In full and without alteration, give the listing again.
**** Dataset excerpt ****
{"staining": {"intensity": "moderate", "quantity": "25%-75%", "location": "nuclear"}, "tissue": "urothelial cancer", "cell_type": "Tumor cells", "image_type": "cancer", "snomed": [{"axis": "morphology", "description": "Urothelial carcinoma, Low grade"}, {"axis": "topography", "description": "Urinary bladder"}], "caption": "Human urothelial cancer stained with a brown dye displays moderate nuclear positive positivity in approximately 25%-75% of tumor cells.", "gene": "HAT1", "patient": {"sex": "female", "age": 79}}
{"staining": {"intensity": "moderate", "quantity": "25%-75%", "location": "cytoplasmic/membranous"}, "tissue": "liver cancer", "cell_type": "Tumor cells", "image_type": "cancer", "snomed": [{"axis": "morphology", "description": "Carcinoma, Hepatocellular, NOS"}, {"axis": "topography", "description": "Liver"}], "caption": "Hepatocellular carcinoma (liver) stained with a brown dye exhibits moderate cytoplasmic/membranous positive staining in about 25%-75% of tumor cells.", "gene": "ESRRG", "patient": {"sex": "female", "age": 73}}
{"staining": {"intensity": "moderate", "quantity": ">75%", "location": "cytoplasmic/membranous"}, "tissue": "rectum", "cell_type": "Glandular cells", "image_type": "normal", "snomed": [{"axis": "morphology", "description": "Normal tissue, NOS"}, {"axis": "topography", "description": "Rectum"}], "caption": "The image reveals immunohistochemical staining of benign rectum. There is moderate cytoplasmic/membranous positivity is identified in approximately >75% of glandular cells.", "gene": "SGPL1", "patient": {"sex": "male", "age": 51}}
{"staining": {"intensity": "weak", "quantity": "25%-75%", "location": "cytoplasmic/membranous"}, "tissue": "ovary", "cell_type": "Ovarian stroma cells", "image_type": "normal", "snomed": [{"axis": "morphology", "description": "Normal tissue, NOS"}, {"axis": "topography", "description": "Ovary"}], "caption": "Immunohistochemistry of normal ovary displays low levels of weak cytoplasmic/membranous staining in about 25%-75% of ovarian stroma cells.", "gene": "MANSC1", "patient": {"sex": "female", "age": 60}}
****
▶ Reply to the task
{"staining": {"intensity": "moderate", "quantity": "25%-75%", "location": "nuclear"}, "tissue": "urothelial cancer", "cell_type": "Tumor cells", "image_type": "cancer", "snomed": [{"axis": "morphology", "description": "Urothelial carcinoma, Low grade"}, {"axis": "topography", "description": "Urinary bladder"}], "caption": "Human urothelial cancer stained with a brown dye displays moderate nuclear positive positivity in approximately 25%-75% of tumor cells.", "gene": "HAT1", "patient": {"sex": "female", "age": 79}}
{"staining": {"intensity": "moderate", "quantity": "25%-75%", "location": "cytoplasmic/membranous"}, "tissue": "liver cancer", "cell_type": "Tumor cells", "image_type": "cancer", "snomed": [{"axis": "morphology", "description": "Carcinoma, Hepatocellular, NOS"}, {"axis": "topography", "description": "Liver"}], "caption": "Hepatocellular carcinoma (liver) stained with a brown dye exhibits moderate cytoplasmic/membranous positive staining in about 25%-75% of tumor cells.", "gene": "ESRRG", "patient": {"sex": "female", "age": 73}}
{"staining": {"intensity": "moderate", "quantity": ">75%", "location": "cytoplasmic/membranous"}, "tissue": "rectum", "cell_type": "Glandular cells", "image_type": "normal", "snomed": [{"axis": "morphology", "description": "Normal tissue, NOS"}, {"axis": "topography", "description": "Rectum"}], "caption": "The image reveals immunohistochemical staining of benign rectum. There is moderate cytoplasmic/membranous positivity is identified in approximately >75% of glandular cells.", "gene": "SGPL1", "patient": {"sex": "male", "age": 51}}
{"staining": {"intensity": "weak", "quantity": "25%-75%", "location": "cytoplasmic/membranous"}, "tissue": "ovary", "cell_type": "Ovarian stroma cells", "image_type": "normal", "snomed": [{"axis": "morphology", "description": "Normal tissue, NOS"}, {"axis": "topography", "description": "Ovary"}], "caption": "Immunohistochemistry of normal ovary displays low levels of weak cytoplasmic/membranous staining in about 25%-75% of ovarian stroma cells.", "gene": "MANSC1", "patient": {"sex": "female", "age": 60}}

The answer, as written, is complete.